*** Opening of TASK INPUT ***

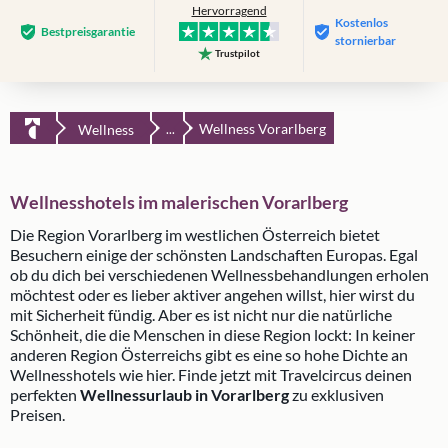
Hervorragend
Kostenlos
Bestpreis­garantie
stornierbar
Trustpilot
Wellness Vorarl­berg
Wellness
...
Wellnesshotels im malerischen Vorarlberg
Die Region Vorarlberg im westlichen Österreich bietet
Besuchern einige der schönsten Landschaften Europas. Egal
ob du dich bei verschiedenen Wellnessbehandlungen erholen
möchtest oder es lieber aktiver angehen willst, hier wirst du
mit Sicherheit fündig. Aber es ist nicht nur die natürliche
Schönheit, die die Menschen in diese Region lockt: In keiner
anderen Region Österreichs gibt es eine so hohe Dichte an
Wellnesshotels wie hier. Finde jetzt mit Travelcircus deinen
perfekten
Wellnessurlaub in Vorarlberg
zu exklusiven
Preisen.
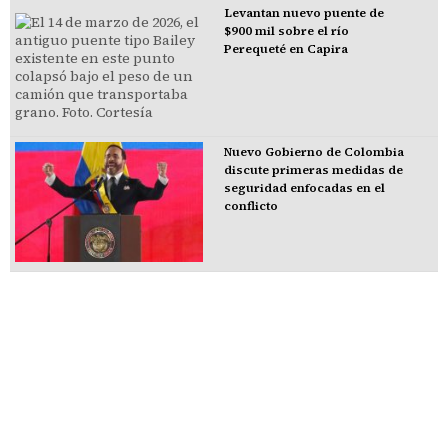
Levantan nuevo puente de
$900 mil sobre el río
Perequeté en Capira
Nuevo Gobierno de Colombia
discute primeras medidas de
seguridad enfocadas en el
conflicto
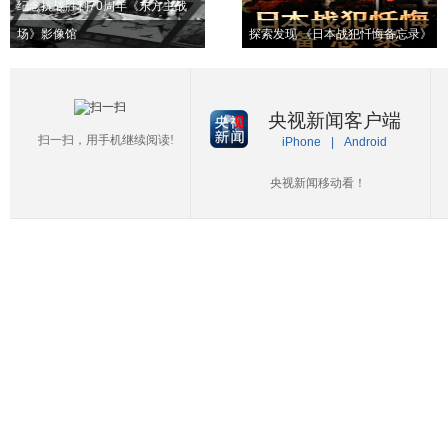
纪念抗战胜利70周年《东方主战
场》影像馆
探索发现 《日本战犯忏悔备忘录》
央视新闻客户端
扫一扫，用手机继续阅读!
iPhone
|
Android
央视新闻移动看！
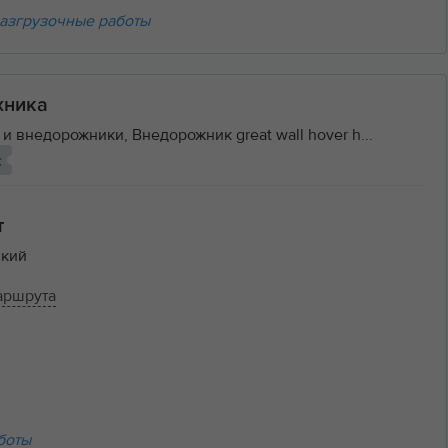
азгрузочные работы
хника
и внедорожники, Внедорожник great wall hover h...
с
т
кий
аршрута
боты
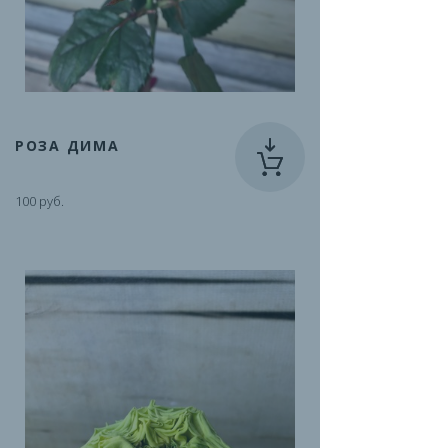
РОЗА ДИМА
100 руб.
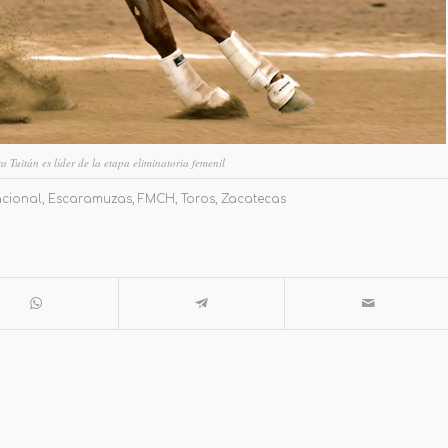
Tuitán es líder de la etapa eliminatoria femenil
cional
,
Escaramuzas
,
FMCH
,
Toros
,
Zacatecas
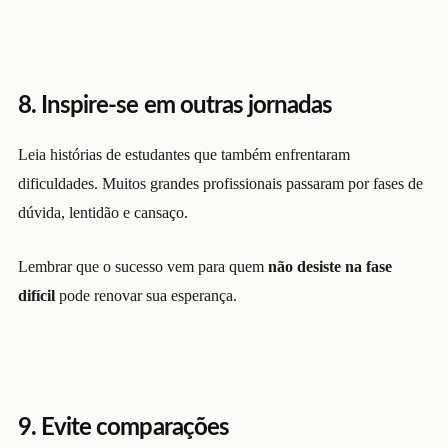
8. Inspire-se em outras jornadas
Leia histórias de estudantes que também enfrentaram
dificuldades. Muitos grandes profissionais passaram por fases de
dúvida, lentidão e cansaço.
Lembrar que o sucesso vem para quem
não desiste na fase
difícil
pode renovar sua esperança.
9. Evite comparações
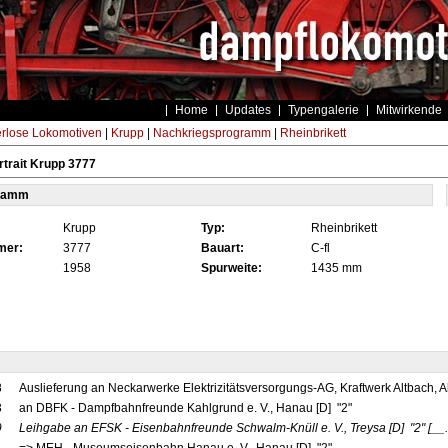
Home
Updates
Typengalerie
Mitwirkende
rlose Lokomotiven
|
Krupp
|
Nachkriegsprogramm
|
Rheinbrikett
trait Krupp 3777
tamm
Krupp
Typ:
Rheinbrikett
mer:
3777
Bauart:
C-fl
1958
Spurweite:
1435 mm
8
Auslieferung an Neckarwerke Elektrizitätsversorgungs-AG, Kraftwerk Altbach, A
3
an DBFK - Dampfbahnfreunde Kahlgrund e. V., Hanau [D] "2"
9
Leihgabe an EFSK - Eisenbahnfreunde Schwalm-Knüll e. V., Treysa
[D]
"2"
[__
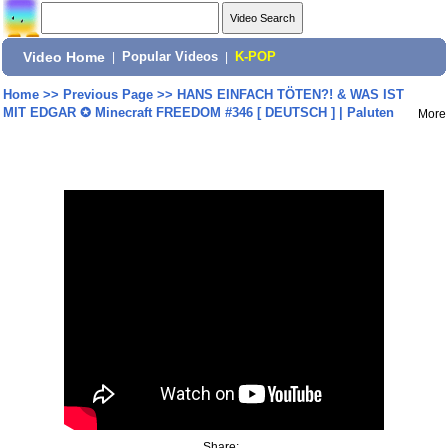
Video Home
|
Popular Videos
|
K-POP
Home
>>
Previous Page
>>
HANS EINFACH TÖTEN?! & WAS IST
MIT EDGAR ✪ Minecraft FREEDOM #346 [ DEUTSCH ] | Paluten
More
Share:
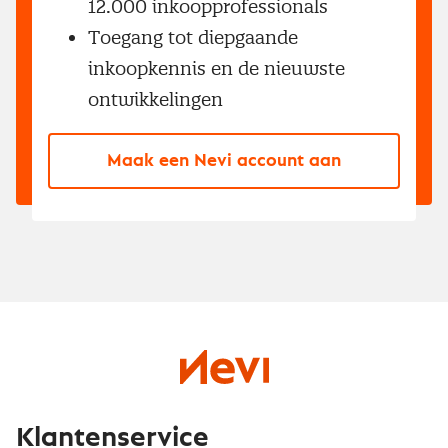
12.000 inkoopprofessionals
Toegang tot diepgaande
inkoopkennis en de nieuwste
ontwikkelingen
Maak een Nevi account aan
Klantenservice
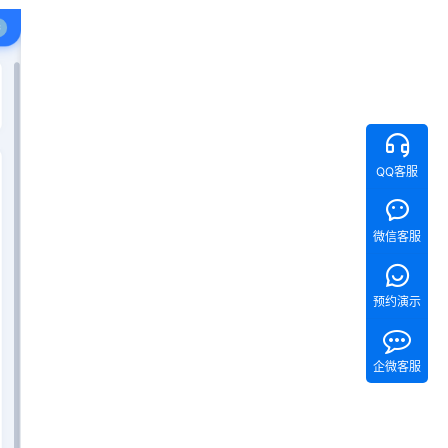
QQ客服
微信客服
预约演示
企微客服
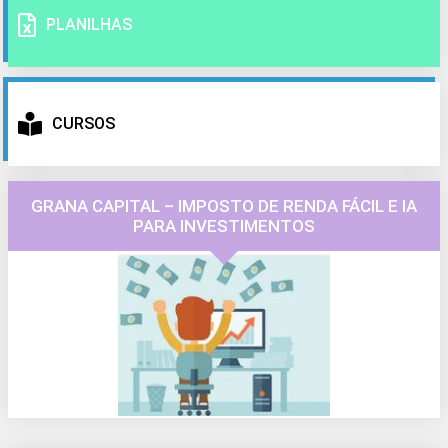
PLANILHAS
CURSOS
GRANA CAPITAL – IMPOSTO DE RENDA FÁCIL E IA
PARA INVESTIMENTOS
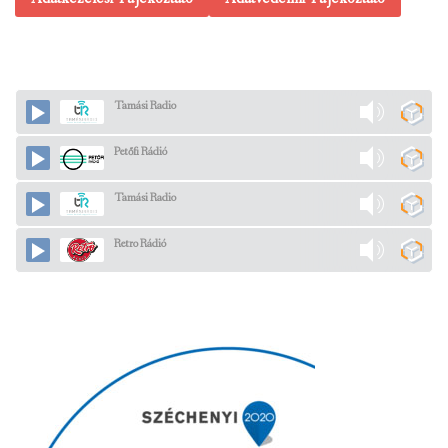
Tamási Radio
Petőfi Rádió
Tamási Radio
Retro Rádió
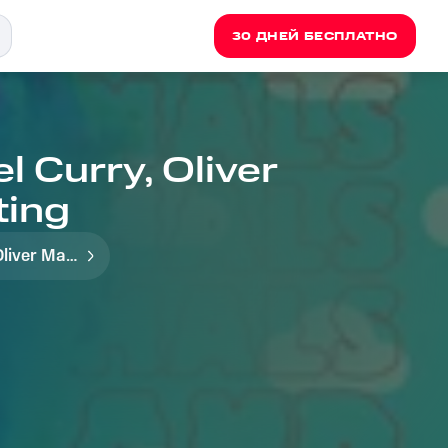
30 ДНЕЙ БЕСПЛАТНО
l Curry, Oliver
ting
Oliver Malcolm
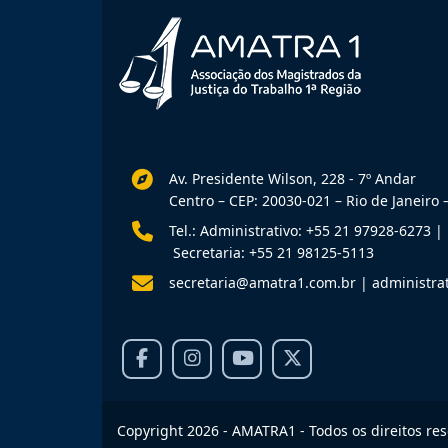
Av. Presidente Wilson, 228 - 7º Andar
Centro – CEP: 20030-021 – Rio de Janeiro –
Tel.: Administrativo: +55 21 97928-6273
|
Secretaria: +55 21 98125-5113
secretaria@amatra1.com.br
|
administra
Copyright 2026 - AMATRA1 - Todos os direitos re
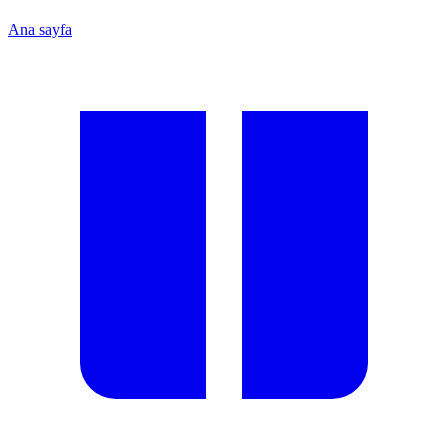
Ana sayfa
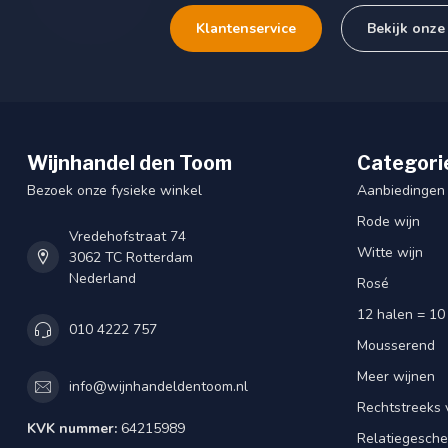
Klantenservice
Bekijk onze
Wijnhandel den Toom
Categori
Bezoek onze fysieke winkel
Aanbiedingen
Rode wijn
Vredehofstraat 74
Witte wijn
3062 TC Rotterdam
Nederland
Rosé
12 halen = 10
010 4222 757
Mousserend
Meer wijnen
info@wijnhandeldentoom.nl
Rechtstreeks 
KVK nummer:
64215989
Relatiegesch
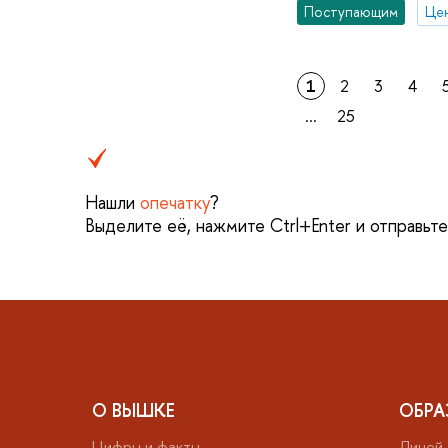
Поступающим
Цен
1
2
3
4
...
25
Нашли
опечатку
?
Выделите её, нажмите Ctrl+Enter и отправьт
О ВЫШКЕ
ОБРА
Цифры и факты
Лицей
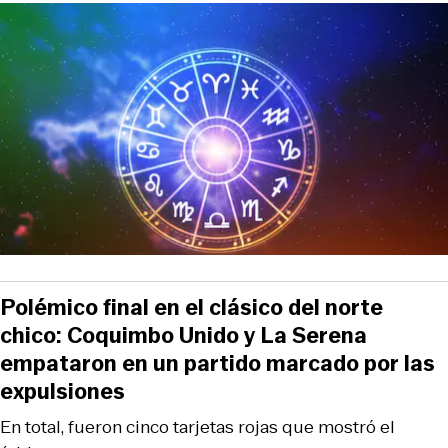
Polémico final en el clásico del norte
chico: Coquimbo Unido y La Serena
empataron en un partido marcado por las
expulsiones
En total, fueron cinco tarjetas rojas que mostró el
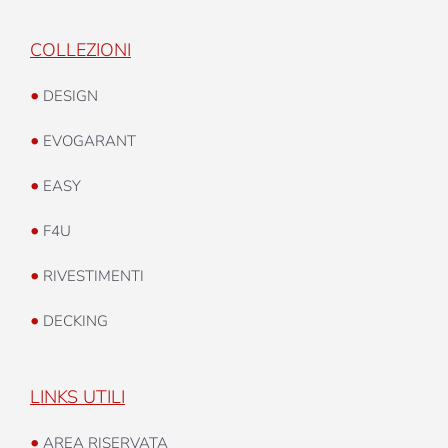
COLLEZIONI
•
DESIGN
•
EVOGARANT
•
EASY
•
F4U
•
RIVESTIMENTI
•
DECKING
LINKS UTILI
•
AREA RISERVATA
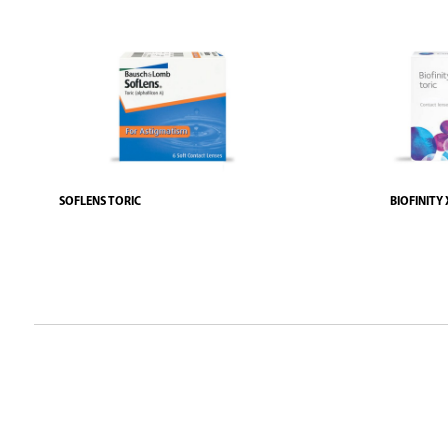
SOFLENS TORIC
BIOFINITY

*** Close of TASK INPUT ***

### EXERCISE OBJECTIVE:
Count the lines in the rows above that contain the string "onze", treating case as significant, and reply with the number alone.

### EXERCISE OUTPUT:
2